§ **Passage provided**
** start **
13. Storage Heavy Hitters
The Storage Heavy Hitters dashboard forms a pair with the Network Top Talkers dashboard. To understand the IO demands in your environment, use them concurrently. If you are using ethernet based storage, storage traffic will run over the same physical network your ethernet based network traffic is using.
Design Consideration
The Storage Heavy Hitters dashboard forms a pair with the Network Top Talkers dashboard, so they share the same consideration behind their design.
How to Use
See the Network Top Talkers dashboard as they basically have the same design.
- The main difference is storage IO has 2 dimensions: IOPS and throughput.
- Network IO does not have the IOPS dimension as the packet size is identical (1500 bytes being the standard packet, and 9000 bytes being the jumbo frames).
- Storage IOPs and throughput are related, so use both to gain insight, they should display a similar pattern. If not, that indicates varying block sizes. For example, a throughput spike without an accompanying IOPs spike indicates large block sizes.
** end **
[Stored entries]
** start **
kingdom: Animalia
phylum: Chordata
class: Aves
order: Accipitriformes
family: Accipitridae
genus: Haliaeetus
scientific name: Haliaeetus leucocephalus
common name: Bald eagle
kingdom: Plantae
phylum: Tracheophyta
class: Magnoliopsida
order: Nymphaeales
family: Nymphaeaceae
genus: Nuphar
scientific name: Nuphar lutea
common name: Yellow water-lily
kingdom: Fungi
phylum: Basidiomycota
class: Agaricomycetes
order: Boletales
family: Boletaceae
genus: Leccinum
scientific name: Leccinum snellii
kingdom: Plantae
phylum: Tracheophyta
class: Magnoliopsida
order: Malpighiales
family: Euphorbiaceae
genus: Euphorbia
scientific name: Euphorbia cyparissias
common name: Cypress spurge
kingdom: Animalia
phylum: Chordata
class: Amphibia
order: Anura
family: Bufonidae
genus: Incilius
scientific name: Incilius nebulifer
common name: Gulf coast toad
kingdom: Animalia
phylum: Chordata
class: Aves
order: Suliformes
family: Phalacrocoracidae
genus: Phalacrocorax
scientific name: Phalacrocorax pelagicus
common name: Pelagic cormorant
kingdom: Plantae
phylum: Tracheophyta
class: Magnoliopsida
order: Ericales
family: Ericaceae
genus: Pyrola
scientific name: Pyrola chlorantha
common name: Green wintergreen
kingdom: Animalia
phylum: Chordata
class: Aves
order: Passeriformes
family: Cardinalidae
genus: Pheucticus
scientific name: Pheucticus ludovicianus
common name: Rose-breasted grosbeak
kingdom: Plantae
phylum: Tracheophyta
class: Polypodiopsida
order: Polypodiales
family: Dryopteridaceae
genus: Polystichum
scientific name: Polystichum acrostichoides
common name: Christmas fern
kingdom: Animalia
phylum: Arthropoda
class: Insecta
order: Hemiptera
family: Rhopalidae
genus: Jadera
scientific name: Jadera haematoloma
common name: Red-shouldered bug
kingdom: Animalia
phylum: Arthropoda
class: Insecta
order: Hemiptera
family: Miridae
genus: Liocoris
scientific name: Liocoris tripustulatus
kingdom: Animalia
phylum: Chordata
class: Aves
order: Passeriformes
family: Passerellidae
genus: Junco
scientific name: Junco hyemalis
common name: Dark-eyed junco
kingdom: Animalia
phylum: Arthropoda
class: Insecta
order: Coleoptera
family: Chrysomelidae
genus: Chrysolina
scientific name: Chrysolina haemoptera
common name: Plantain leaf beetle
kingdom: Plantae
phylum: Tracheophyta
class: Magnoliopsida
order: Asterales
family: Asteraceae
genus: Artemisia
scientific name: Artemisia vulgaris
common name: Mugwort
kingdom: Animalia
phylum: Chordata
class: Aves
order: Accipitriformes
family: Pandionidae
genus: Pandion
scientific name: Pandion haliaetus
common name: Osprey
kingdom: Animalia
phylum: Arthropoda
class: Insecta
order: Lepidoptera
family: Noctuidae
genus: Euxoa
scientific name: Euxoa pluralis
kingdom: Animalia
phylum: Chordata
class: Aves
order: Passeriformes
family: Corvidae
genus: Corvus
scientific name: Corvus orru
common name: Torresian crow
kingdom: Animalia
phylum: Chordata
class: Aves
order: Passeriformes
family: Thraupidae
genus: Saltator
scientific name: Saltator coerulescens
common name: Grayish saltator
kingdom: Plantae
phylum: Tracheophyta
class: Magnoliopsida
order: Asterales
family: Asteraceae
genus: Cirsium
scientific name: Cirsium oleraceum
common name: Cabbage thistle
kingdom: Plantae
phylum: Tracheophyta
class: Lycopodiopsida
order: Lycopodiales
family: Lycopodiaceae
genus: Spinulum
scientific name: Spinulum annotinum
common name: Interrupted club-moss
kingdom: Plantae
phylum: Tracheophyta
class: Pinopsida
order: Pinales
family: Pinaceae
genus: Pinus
** end **
§ **Instructions**
A: Reproduce, word for word, the Storage Heavy Hitters passage from "Design Consideration" up to and including "behind their design.".
B: Give every heading that appears in the Storage Heavy Hitters passage.
Rely only on the passage about the Storage Heavy Hitters dashboard.

§ **Full answers**
A:
Design Consideration
The Storage Heavy Hitters dashboard forms a pair with the Network Top Talkers dashboard, so they share the same consideration behind their design.

B:
13. Storage Heavy Hitters
Design Consideration
How to Use